Same Buildings, Different Emergencies, No Home |
There are objects that tell the story of an entire period. Not through declarations, but through the roles they come to play. In recent years in Israel, the hotel is one of them.
In 2019, approximately 4.5 million tourists entered Israel, the highest number ever recorded. Hotels fulfilled their original purpose. They hosted strangers for short stays. A year later, COVID arrived and transformed them overnight into something entirely different. They became quarantine facilities. The towels were still folded into flowers. The soap was still wrapped in paper. But guests could no longer leave their rooms.
On October 7, 2023, following Hamas’s massacre of communities near Gaza, more than 200,000 Israeli residents were evacuated from their homes. Over 90,000 of them were housed in hotels. Not for a night or a week, but for months. In June 2025, with the outbreak of the Twelve-Day War, the same image returned. In February 2026, it appeared again. And some have yet to return from any of them. This has extended even into the present, with ongoing arrangements placing vulnerable evacuees, including elderly residents, in hotels during the Passover period.
Six years. Four transformations. The same buildings, the same rooms, the same beds. Each time carrying an entirely different meaning for those inside them. This is not fluctuation. It is a continuity of suspended life, collective and individual. And the hotel is the silent witness to it all.
On the surface, the logic is almost irresistible. The war devastated Israeli tourism, which had only just recovered from the COVID years. The country’s international standing has rarely been worse. Hotels that would otherwise sit empty suddenly had occupants, and the state had a ready-made answer to an urgent problem. For the hotels, survival. For the evacuees, a roof.
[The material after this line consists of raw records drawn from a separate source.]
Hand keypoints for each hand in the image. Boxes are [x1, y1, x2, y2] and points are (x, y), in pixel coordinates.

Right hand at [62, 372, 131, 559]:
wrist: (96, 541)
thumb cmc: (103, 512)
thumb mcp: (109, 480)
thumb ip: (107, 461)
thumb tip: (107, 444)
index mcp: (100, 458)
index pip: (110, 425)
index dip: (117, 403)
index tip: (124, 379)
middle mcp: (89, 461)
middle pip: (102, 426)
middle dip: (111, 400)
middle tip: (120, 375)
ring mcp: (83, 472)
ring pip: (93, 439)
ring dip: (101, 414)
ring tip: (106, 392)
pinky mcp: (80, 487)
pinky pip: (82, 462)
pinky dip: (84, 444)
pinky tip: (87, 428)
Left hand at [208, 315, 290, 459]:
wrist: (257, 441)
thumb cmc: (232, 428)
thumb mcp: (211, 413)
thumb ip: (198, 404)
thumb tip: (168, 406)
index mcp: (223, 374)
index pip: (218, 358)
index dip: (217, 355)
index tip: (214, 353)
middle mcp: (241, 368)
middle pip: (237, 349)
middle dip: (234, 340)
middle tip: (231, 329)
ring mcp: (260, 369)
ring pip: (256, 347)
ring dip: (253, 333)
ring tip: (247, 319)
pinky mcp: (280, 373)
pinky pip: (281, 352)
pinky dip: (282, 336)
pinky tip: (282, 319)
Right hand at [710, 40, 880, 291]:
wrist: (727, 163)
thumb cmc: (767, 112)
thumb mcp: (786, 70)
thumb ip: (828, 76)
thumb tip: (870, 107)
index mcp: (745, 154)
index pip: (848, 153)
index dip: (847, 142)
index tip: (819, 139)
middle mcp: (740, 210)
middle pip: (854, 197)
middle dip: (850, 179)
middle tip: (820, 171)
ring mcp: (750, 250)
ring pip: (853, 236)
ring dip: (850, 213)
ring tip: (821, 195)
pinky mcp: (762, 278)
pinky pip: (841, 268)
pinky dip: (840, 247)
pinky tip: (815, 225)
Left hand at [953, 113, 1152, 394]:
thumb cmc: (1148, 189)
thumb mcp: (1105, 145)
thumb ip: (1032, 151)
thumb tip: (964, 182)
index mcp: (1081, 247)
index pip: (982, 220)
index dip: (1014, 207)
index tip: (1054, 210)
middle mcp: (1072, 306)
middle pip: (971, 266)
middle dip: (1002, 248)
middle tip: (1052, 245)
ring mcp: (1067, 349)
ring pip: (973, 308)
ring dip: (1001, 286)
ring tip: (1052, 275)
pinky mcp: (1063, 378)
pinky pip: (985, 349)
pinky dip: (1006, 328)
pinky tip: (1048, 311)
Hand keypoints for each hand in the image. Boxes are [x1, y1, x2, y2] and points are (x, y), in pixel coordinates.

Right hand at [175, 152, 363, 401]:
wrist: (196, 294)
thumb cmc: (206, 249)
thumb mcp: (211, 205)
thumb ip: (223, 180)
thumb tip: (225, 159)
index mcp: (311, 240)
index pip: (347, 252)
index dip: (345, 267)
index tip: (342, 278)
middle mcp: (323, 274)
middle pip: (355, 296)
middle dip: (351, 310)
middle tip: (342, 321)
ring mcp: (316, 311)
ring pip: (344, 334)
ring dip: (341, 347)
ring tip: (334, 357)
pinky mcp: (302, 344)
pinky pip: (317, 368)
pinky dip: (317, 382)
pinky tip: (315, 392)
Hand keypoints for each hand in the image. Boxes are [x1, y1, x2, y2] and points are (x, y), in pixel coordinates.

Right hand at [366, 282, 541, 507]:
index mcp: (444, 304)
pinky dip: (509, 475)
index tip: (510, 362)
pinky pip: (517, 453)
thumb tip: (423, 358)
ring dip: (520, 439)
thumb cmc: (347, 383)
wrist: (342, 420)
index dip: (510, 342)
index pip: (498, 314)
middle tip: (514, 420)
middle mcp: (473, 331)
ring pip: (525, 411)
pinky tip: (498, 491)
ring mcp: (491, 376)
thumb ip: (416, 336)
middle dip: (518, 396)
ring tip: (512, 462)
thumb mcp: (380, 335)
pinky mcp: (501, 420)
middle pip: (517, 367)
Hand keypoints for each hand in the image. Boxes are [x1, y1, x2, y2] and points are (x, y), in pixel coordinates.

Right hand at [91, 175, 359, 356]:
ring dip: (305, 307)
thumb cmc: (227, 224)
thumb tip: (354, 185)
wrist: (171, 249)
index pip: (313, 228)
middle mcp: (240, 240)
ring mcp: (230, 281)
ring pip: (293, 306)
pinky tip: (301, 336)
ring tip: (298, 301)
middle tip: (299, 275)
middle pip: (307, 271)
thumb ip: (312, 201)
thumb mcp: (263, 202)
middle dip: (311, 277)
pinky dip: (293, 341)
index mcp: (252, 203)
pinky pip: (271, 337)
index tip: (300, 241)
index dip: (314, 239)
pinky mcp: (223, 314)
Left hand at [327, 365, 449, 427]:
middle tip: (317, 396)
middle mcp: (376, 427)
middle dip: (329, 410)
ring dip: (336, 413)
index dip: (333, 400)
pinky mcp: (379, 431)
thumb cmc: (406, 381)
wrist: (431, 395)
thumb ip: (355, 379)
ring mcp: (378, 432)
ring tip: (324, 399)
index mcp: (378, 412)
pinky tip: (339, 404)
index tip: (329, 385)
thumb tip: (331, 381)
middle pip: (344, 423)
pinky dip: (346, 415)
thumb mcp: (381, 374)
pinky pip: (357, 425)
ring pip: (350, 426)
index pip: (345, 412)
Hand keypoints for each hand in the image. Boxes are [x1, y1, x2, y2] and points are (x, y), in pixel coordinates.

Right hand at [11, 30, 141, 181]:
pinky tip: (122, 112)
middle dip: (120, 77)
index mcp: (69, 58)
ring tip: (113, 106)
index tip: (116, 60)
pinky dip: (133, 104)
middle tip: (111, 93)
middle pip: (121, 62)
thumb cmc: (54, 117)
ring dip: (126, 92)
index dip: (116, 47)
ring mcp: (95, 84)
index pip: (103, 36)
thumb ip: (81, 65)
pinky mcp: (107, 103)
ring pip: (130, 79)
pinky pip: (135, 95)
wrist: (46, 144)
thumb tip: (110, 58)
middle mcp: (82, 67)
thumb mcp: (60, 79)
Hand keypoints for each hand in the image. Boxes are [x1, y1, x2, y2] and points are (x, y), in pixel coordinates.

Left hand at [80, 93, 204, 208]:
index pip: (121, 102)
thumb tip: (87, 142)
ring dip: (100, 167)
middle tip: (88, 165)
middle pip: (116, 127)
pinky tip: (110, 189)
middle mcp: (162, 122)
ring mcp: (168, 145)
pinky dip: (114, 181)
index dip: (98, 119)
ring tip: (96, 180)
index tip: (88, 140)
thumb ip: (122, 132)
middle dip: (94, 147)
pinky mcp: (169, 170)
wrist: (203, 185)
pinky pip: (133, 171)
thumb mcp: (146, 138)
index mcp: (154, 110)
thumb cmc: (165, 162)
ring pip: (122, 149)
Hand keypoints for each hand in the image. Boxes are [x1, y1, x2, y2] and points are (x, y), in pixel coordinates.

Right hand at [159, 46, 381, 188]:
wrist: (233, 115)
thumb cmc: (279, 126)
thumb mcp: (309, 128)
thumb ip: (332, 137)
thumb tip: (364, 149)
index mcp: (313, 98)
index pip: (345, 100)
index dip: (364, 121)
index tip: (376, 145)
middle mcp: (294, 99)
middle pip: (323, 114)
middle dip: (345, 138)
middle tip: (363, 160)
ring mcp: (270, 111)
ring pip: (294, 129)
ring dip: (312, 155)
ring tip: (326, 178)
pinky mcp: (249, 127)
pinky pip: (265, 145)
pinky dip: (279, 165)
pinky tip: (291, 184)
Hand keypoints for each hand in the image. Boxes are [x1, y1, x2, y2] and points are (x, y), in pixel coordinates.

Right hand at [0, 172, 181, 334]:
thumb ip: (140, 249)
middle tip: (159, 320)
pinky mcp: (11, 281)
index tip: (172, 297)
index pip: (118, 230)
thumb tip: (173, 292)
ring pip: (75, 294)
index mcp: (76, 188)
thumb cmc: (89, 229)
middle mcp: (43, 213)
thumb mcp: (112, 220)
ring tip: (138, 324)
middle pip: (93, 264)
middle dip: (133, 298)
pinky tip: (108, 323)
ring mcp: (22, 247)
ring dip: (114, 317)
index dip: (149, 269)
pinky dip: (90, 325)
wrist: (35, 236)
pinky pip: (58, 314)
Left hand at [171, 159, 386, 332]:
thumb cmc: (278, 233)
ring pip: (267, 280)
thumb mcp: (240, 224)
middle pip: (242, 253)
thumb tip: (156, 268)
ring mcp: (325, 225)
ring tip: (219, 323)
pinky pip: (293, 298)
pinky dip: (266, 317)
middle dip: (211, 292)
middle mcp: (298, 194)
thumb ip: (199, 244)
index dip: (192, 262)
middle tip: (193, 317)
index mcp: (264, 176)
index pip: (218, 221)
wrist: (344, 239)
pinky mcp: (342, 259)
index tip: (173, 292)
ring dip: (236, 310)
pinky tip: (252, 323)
For the state, a solution that required no plan. It looked, from every angle, like it worked.
But hotels are designed for temporariness. That is not a flaw. It is their entire architecture, physical and social. There are no neighbors who know you by name, no sense that the space around you is yours to shape. Nothing is meant to resemble home, because home is where the guest returns. And yet: “Home” taped onto a space not meant to hold it. When that temporariness is mapped onto something that needs to function as home, a price is paid. First by the evacuee, who is asked to build a life in a space engineered to prevent it. And then by something harder to measure: the relationship between citizen and state. That relationship depends on a form of ground, the sense that the state sees you, knows where you are, and has a plan for your return. A hotel room, however comfortable, cannot provide that ground. And without it, something erodes.
Sociological literature distinguishes between two terms that collapse into one in Hebrew: house and home. One can lose a home without the building being destroyed. Home is made of habits, neighbors, smells, routines, and memory. When a family moves into a hotel for a week, the home remains intact in memory. When the stay stretches into months, and no one has told them when it will end or what will be left when it does, that fabric begins to fray. When it happens a second time, the unraveling begins earlier. Not only because the conditions are difficult, but because the very sense of permanence has already been cracked.
Three structural gaps make this problem visible. First, no one knows who is responsible: the authority meant to absorb evacuees has not had its mandate updated in 65 years. Second, there is no central body managing information about displaced citizens. In the first weeks after October 7, that information came from the hotels themselves. Third, and most importantly, there is no framework for citizens who cannot return, not because their home was destroyed, but because the trauma makes return impossible. A February 2026 report by the State Comptroller made all three of these gaps official. It did not invent them. It found them waiting. With Operation Lion’s Roar, two and a half years after October 7, hotels were once again approached at the last minute, exempt from standard tender requirements. As one resident of Kiryat Shmona described in a government focus group: “I was assigned to one hotel, my son to another, my daughter to a third. We are one family, scattered across the country like crumbs.”
Israel is not lacking in laws. There is civil defense legislation. There are compensation frameworks for war damage. There are emergency structures. What is missing is not only policy, but the decision to make it a priority. The state has shown it can move quickly when it chooses to. Here, it has not chosen. That framework does not require inventing new buildings. It requires a decision that the state’s obligation to a displaced citizen does not end at the door of a hotel room.
There are children born during the COVID years, now six years old, for whom moving from one emergency to another is not an exception but the only reality they know. They have lived their entire lives inside the collision between a space designed for temporariness and a state that has not yet decided what permanence it owes them. That is not their failure. It is ours.